INSTRUCTIONS TO FOLLOW:
From the records below, pull out the part that opens with the line containing "Napoli Pizza: Authentischer" and closes with the line containing "ihr den unverwechselbaren". Copy those lines, including both end lines, with nothing changed.

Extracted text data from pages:
*** Begin section ***

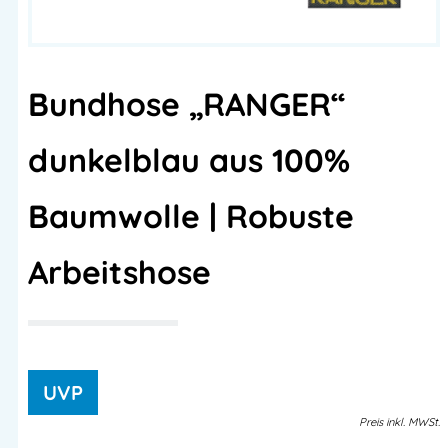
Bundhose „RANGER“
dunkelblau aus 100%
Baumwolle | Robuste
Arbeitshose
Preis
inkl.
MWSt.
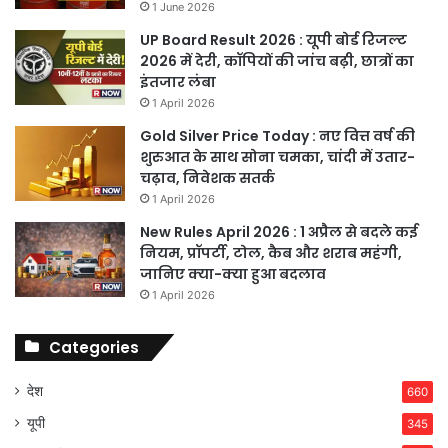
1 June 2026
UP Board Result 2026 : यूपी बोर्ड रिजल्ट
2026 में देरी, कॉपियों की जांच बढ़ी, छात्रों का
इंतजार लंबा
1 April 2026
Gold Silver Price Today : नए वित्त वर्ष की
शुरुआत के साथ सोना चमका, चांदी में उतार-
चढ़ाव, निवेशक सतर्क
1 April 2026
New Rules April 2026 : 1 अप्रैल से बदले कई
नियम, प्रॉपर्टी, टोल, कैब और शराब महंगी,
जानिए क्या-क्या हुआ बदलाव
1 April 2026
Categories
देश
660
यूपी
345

*** End section ***
*** Begin section ***

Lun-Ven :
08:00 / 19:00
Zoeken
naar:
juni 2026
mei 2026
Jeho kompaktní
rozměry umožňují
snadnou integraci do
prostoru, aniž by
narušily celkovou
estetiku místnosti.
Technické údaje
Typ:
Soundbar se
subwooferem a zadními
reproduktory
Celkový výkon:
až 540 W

*** End section ***
*** Begin section ***

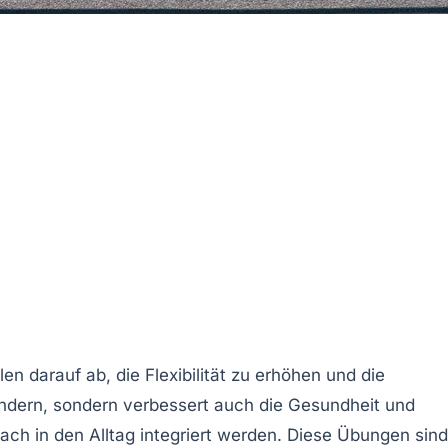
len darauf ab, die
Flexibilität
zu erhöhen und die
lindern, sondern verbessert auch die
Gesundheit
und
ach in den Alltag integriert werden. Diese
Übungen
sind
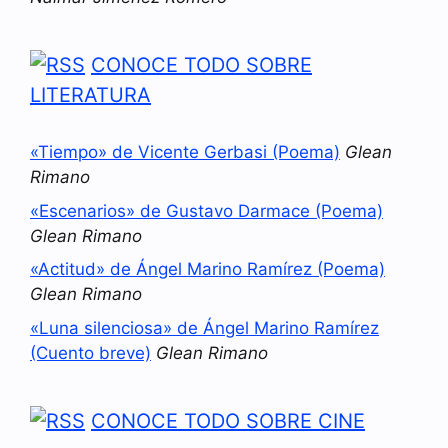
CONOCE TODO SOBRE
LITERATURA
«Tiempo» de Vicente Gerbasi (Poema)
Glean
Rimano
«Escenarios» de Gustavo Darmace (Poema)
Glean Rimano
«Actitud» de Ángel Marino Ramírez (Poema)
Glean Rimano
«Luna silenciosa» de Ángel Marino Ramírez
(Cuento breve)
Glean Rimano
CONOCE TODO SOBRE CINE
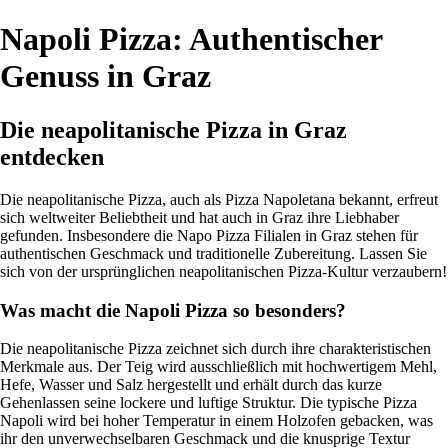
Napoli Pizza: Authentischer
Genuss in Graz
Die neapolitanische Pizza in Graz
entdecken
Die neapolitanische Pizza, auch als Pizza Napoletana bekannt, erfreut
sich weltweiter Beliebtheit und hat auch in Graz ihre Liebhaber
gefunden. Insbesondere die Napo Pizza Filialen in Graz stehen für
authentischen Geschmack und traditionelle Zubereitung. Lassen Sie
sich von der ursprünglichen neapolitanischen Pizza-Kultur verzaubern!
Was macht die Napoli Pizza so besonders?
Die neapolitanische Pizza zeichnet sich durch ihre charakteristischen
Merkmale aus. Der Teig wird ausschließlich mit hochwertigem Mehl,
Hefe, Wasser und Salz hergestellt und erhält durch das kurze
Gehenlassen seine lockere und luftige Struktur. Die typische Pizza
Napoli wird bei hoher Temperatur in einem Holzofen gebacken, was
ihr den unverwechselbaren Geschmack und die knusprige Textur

*** End section ***

ANSWER BOX:
Napoli Pizza: Authentischer
Genuss in Graz
Die neapolitanische Pizza in Graz
entdecken
Die neapolitanische Pizza, auch als Pizza Napoletana bekannt, erfreut
sich weltweiter Beliebtheit und hat auch in Graz ihre Liebhaber
gefunden. Insbesondere die Napo Pizza Filialen in Graz stehen für
authentischen Geschmack und traditionelle Zubereitung. Lassen Sie
sich von der ursprünglichen neapolitanischen Pizza-Kultur verzaubern!
Was macht die Napoli Pizza so besonders?
Die neapolitanische Pizza zeichnet sich durch ihre charakteristischen
Merkmale aus. Der Teig wird ausschließlich mit hochwertigem Mehl,
Hefe, Wasser und Salz hergestellt und erhält durch das kurze
Gehenlassen seine lockere und luftige Struktur. Die typische Pizza
Napoli wird bei hoher Temperatur in einem Holzofen gebacken, was
ihr den unverwechselbaren Geschmack und die knusprige Textur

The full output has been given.